Возможно, главная причина наших разногласий состоит в том, что мы, если воспользоваться образной системой авторов пособий по селф-хелп, – обитатели двух разных планет. Продукт экономики дефицита; дальние страны известны лишь по почтовым маркам, «Детям капитана Гранта» и телепередачам с Сенкевичем; заграница – запретный плод, откусить от которого еще и еще – азартная игра; это – я. Продукт экономики изобилия, избыточности, бесконечного разнообразия выбора, эпохи бычьих рынков и «длинного хвоста» – это он. Разные векторы, разные цели, разные ценности: перманентная экспансия против блестящей изоляции, импульс покорять пространства против стремления к тому, что экономисты называют «качественное время». Теперь вы и сами понимаете, к чему заведомо ведет совместный выезд. Правильно: роковой конфликт.
– Ну а что ты заладил… ну да, неудачный эпизод. Как будто нельзя вспомнить что-нибудь хорошее! Почему ты не вспоминаешь наше «э» пичное» путешествие на автомобиле по пяти эмиратам?
– Почему же, я вспоминаю.
– Да? Ну, наконец-то, хоть что-то.
– Это когда ты свернул на типа «жигулях» в пустыню – и…
Теперь и я припоминаю этот не самый удачный действительно, эпизод: съехав с асфальта, мы моментально закопались в песок по стекла, и затем, после сорока минут интенсивных попыток сдвинуться с места, поняли, что изжаримся на солнце и останемся там навсегда.
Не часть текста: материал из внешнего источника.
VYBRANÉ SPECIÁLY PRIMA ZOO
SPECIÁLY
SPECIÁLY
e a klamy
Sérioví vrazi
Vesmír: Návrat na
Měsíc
Жалобный стон «Папа, я пить хочу!» до сих пор не изглаживается из моей памяти. Мы бы и сейчас находились внутри одной из дюн, если бы не двое сердобольных арабских джентльменов, которые проезжали мимо на багги и, по сути, вырыли нас – в полубессознательном состоянии, как Саида в «Белом солнце пустыни».
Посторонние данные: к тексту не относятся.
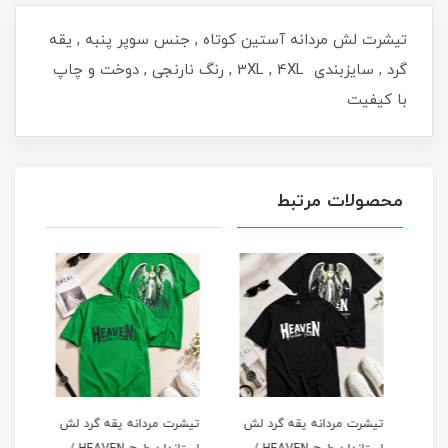
تیشرت لش مردانه آستین کوتاه , جنس سوپر پنبه , یقه
گرد , سایزبندی 3XL , 4XL , رنگ نارنجی , دوخت و چاپ
با کیفیت
محصولات مرتبط
لش
تیشرت مردانه یقه گرد لش
تیشرت مردانه یقه گرد لش
تیشر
– Хорошо. Хорошо, хорошо, хорошо. Лондон! Лондон? Уж в Лондоне-то тебе не могло не понравиться: платформа 9 и 3/4, Бейкер-стрит, поездка по Темзе на амфибии «London Duck», «Билив ор нот» музей – ну помнишь? Помнишь?
Вот этого, пожалуй, вспоминать не следовало. Посреди Пикадилли-сёркес громоздится дом-сундук, внутри которого базируется недавно открывшийся музей Ripley’s – Believe It or Not! Хотите верьте, хотите нет, мы бы никогда не пошли туда, если бы он не работал до полуночи. Рассудив, что там наверняка обнаружится много чего полезного для ребенка, тем более что в восемь вечера все равно все уже закрыто, а спать еще не хочется, мы и отправились в музей диковинок; спустя несколько часов он был охарактеризован этим самым ребенком как «худшее место, где я когда-либо был в жизни». Следовало остановиться еще у кассы – где слева выставлена корова с пятой ногой на спине, а за стойкой берут по 30 фунтов с носа. Мы, однако, рискнули – и угодили в царство «полной дикости». Пять этажей, тысячи и тысячи экспонатов, один значительнее другого: вязаная «феррари», кладбищенская калитка с хитроумным механизмом открывания, рисунок, нарисованный лошадью, плошка с чертовски холодной водой, куда можно сунуть руку, чтоб понять, какой именно температуры был океан в районе гибели пассажиров «Титаника». Там же, однако, были выставлены и экспонаты, вызывавшие не столько любопытство, сколько, что греха таить, омерзение. Двухголовые козлята. Человек с рогом на голове. Человек, который умеет натягивать нижнюю губу на нос и на подбородок. Определенно, это не то, что следовало показывать семилетнему ребенку; но неприятные ощущения отчасти компенсировались более приемлемыми.